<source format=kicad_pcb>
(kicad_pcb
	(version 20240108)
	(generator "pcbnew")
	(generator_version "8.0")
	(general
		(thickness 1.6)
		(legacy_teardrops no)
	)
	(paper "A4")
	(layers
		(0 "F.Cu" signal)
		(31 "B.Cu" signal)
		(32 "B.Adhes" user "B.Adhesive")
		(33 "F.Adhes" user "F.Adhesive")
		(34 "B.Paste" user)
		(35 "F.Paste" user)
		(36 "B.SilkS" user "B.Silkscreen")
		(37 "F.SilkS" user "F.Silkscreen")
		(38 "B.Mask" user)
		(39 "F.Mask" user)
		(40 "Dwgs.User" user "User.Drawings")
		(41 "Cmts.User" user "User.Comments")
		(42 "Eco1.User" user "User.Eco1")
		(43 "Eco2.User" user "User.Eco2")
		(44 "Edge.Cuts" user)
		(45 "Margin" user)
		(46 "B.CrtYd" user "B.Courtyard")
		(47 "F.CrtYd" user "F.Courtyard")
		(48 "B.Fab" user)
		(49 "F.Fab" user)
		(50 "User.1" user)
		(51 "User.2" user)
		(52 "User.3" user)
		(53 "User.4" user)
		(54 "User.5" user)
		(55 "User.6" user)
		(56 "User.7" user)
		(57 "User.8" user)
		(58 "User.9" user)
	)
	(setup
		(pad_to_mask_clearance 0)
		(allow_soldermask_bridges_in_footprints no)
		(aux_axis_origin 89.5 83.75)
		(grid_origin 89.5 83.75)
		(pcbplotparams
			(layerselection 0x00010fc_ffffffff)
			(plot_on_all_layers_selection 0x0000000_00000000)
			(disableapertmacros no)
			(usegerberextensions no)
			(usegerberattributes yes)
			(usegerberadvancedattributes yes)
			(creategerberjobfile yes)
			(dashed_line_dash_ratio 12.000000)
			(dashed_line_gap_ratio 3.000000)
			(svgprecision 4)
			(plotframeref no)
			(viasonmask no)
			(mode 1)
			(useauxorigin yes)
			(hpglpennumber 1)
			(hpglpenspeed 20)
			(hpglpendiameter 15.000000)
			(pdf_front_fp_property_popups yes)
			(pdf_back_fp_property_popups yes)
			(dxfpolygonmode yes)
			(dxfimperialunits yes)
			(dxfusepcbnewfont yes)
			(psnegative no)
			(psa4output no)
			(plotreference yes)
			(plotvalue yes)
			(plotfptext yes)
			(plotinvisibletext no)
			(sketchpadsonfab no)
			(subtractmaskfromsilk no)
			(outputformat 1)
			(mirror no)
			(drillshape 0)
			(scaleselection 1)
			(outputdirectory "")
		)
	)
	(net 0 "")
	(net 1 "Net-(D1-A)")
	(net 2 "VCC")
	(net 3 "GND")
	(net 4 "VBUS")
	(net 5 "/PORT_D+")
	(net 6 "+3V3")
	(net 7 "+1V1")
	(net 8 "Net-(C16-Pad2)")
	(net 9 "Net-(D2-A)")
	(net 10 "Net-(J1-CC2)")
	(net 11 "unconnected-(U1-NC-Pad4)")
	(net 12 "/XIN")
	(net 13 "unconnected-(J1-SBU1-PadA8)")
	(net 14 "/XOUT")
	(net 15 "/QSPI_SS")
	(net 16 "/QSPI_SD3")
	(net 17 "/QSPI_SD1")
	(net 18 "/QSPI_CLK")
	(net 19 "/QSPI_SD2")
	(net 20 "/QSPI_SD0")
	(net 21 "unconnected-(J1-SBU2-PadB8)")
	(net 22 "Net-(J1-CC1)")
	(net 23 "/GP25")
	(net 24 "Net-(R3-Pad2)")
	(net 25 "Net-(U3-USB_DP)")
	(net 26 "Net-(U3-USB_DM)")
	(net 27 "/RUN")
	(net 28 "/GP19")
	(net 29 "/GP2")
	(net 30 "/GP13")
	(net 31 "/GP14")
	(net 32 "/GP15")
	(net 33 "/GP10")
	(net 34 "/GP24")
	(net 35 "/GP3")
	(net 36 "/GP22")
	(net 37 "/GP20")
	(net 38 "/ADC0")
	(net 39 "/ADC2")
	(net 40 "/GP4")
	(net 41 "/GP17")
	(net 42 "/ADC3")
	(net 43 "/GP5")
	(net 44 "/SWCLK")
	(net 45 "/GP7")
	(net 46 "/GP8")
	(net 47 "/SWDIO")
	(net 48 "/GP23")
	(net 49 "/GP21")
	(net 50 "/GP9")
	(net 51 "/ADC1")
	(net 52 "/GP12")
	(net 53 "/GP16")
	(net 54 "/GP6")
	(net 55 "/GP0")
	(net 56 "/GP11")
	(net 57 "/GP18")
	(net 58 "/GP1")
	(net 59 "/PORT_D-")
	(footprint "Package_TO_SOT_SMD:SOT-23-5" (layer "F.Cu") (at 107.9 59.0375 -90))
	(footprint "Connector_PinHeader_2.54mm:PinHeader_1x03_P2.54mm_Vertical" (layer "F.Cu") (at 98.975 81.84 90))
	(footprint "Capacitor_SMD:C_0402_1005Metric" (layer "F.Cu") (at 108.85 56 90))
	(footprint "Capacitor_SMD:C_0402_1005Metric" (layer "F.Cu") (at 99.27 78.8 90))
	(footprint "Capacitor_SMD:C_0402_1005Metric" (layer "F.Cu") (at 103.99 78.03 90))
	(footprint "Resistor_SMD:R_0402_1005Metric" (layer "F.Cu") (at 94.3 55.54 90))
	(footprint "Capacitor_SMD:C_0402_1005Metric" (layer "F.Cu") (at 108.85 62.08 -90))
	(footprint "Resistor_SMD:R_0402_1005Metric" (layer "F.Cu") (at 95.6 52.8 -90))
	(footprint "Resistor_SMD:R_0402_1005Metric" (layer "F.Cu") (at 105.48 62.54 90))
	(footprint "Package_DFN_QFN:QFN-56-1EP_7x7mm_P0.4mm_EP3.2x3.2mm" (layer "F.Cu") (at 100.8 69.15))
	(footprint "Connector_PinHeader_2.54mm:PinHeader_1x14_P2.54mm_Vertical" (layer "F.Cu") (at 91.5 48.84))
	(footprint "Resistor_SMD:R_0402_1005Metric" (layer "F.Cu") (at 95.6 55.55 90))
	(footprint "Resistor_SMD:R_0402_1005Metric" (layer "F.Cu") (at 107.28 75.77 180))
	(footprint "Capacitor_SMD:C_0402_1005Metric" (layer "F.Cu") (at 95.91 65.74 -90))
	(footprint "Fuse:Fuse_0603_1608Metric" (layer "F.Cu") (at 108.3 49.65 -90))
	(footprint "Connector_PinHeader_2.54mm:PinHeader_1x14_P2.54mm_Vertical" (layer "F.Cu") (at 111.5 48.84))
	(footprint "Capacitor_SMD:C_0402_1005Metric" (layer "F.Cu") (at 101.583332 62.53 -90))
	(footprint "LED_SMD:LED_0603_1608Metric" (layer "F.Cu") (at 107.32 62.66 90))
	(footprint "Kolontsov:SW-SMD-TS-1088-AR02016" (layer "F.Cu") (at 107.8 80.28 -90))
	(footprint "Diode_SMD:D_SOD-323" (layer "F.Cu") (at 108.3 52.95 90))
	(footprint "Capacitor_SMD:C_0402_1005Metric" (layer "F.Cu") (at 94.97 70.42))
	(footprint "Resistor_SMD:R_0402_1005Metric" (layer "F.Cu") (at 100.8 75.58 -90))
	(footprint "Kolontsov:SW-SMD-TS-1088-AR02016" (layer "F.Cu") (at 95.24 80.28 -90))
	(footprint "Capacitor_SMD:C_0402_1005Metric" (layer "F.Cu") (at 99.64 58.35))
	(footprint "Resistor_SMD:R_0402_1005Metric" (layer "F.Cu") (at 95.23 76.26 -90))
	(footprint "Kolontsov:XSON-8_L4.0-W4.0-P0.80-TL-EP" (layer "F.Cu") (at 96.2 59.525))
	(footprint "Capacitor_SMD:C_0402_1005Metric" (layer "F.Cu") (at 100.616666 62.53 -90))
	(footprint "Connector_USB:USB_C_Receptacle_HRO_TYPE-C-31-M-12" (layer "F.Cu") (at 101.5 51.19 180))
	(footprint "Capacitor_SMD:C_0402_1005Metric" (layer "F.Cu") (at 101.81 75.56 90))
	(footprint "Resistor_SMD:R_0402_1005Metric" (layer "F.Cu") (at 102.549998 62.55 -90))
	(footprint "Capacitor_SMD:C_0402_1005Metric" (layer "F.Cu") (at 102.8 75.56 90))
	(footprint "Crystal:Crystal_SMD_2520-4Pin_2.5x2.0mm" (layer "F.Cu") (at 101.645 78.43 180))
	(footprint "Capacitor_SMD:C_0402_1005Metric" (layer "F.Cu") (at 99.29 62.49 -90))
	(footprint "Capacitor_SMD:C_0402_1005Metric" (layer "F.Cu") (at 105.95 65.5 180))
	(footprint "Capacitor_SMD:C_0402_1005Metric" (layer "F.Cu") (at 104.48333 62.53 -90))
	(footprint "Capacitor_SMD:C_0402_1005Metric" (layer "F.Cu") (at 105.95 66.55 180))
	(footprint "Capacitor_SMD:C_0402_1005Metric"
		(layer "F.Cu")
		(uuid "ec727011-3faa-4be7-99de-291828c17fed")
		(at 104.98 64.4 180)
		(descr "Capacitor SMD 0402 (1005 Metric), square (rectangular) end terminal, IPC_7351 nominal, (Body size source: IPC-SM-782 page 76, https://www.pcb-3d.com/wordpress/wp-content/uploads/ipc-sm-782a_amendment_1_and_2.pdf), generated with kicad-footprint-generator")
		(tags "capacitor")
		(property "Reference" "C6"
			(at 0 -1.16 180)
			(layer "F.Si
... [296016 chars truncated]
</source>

• • • •

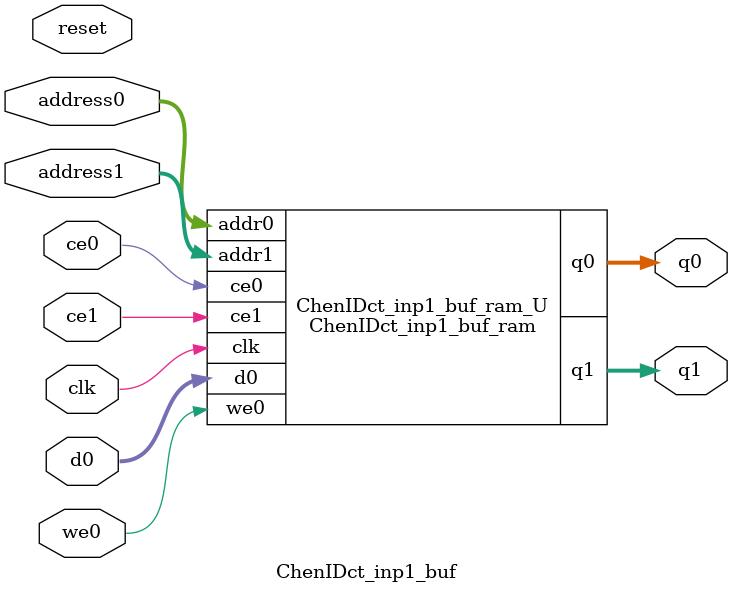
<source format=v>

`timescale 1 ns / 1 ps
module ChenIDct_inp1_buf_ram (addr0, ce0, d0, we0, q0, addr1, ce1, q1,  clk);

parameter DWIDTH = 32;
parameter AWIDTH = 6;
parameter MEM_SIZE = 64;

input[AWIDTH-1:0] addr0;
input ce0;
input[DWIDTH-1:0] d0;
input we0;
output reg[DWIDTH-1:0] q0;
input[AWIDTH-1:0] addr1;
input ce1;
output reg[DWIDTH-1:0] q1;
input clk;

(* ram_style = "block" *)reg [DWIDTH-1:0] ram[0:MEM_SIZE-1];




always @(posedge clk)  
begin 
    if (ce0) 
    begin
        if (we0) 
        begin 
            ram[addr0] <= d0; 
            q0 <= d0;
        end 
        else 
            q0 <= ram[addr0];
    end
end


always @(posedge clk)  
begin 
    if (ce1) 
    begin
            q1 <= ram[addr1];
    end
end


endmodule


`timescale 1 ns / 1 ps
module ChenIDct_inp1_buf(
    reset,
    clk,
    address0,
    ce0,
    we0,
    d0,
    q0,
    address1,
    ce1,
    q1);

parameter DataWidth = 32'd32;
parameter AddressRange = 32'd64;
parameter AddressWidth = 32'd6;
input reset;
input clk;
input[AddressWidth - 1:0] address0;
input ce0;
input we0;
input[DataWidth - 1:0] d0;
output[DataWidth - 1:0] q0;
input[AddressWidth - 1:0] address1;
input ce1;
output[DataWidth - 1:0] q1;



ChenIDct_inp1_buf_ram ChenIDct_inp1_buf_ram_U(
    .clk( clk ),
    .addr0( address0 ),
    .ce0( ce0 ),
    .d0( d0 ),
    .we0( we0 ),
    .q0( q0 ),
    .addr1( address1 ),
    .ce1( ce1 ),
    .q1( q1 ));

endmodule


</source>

• • • •

### DIRECTIONS:
Retype the portion of the data above that starts on the line with "(usegerberextensions no)" and finishes on the line with "98.975 81.84 90))", including both of those lines.

### ANSWER FOR THIS EXERCISE:
			(usegerberextensions no)
			(usegerberattributes yes)
			(usegerberadvancedattributes yes)
			(creategerberjobfile yes)
			(dashed_line_dash_ratio 12.000000)
			(dashed_line_gap_ratio 3.000000)
			(svgprecision 4)
			(plotframeref no)
			(viasonmask no)
			(mode 1)
			(useauxorigin yes)
			(hpglpennumber 1)
			(hpglpenspeed 20)
			(hpglpendiameter 15.000000)
			(pdf_front_fp_property_popups yes)
			(pdf_back_fp_property_popups yes)
			(dxfpolygonmode yes)
			(dxfimperialunits yes)
			(dxfusepcbnewfont yes)
			(psnegative no)
			(psa4output no)
			(plotreference yes)
			(plotvalue yes)
			(plotfptext yes)
			(plotinvisibletext no)
			(sketchpadsonfab no)
			(subtractmaskfromsilk no)
			(outputformat 1)
			(mirror no)
			(drillshape 0)
			(scaleselection 1)
			(outputdirectory "")
		)
	)
	(net 0 "")
	(net 1 "Net-(D1-A)")
	(net 2 "VCC")
	(net 3 "GND")
	(net 4 "VBUS")
	(net 5 "/PORT_D+")
	(net 6 "+3V3")
	(net 7 "+1V1")
	(net 8 "Net-(C16-Pad2)")
	(net 9 "Net-(D2-A)")
	(net 10 "Net-(J1-CC2)")
	(net 11 "unconnected-(U1-NC-Pad4)")
	(net 12 "/XIN")
	(net 13 "unconnected-(J1-SBU1-PadA8)")
	(net 14 "/XOUT")
	(net 15 "/QSPI_SS")
	(net 16 "/QSPI_SD3")
	(net 17 "/QSPI_SD1")
	(net 18 "/QSPI_CLK")
	(net 19 "/QSPI_SD2")
	(net 20 "/QSPI_SD0")
	(net 21 "unconnected-(J1-SBU2-PadB8)")
	(net 22 "Net-(J1-CC1)")
	(net 23 "/GP25")
	(net 24 "Net-(R3-Pad2)")
	(net 25 "Net-(U3-USB_DP)")
	(net 26 "Net-(U3-USB_DM)")
	(net 27 "/RUN")
	(net 28 "/GP19")
	(net 29 "/GP2")
	(net 30 "/GP13")
	(net 31 "/GP14")
	(net 32 "/GP15")
	(net 33 "/GP10")
	(net 34 "/GP24")
	(net 35 "/GP3")
	(net 36 "/GP22")
	(net 37 "/GP20")
	(net 38 "/ADC0")
	(net 39 "/ADC2")
	(net 40 "/GP4")
	(net 41 "/GP17")
	(net 42 "/ADC3")
	(net 43 "/GP5")
	(net 44 "/SWCLK")
	(net 45 "/GP7")
	(net 46 "/GP8")
	(net 47 "/SWDIO")
	(net 48 "/GP23")
	(net 49 "/GP21")
	(net 50 "/GP9")
	(net 51 "/ADC1")
	(net 52 "/GP12")
	(net 53 "/GP16")
	(net 54 "/GP6")
	(net 55 "/GP0")
	(net 56 "/GP11")
	(net 57 "/GP18")
	(net 58 "/GP1")
	(net 59 "/PORT_D-")
	(footprint "Package_TO_SOT_SMD:SOT-23-5" (layer "F.Cu") (at 107.9 59.0375 -90))
	(footprint "Connector_PinHeader_2.54mm:PinHeader_1x03_P2.54mm_Vertical" (layer "F.Cu") (at 98.975 81.84 90))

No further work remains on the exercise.